PROBLEM SET ▸
#1 According to the article on Bağlarbaşı, what church stands in the village?
#2 In the Bağlarbaşı article, rewrite the passage from "Bağlarbaşı (Arnas; ܥܪܢܐܣ)" to "of Tur Abdin.", substituting "historical region" for "historic region".
#3 Extend the article on the village of Bağlarbaşı beyond its final sentence.

DOCUMENT TEXT ▸
* Begin *

- Bağlarbaşı Location in Turkey
- Coordinates: 37°27′18″N 41°27′32″E﻿ / ﻿37.455°N 41.459°E
- Country: Turkey
- Province: Mardin
- District: Midyat
- Population (2021): 401
- Time zone: UTC+3 (TRT)

= Bağlarbaşı, Midyat =

Village in Mardin Province, Turkey

Bağlarbaşı (Arnas; ܥܪܢܐܣ) (Note: Alternatively transliterated as ʿArdnas, ‘Arnes, Azbas, Urdnas, Urdnus, or ‘Urnes. Nisba: ‘Urnōsōyo or ‘Urdnusoyo.) is a neighbourhood in the municipality and district of Midyat, Mardin Province in Turkey. The village is populated by Syriacs and by Kurds of the Arnas tribe and had a population of 401 in 2021. It is located in the historic region of Tur Abdin.

In the village, there is a church of Mar Basus and Mar Cyriacus.

* End *

SOURCE EXCERPT ▸
* Begin *

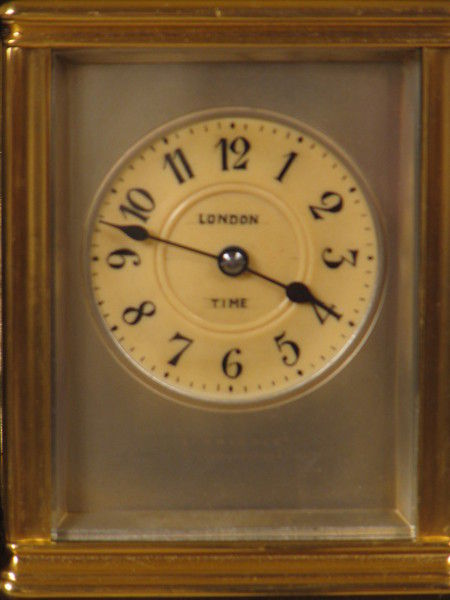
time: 3:47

* End *

RESPONSES TO THE EXERCISE ▸
#1 A church of Mar Basus and Mar Cyriacus.

#2
Bağlarbaşı (Arnas; ܥܪܢܐܣ) (Note: Alternatively transliterated as ʿArdnas, ‘Arnes, Azbas, Urdnas, Urdnus, or ‘Urnes. Nisba: ‘Urnōsōyo or ‘Urdnusoyo.) is a neighbourhood in the municipality and district of Midyat, Mardin Province in Turkey. The village is populated by Syriacs and by Kurds of the Arnas tribe and had a population of 401 in 2021. It is located in the historical region of Tur Abdin.

#3
==History==
A church was constructed at Urnus (today called Bağlarbaşı) by Emperor Anastasius I Dicorus and designed by the architects Theodosius and Theodorus according to a manuscript dated to 1592, however the historian Andrew Palmer argues this was fabricated to add historicity. The Church of Mar Basus and Mar Cyriacus at Urnus, also called simply the Church of Mar Cyriacus, was probably constructed in the late seventh century AD. It was built by 761/762 (AG 1072) at the latest as indicated by an inscription at the church commemorating the construction of a templon screen by the priest Elijah in that year. The monk-priest Yusuf (Joseph) of Urnus, son of the priest Ṣaliba, was a reputable calligrapher.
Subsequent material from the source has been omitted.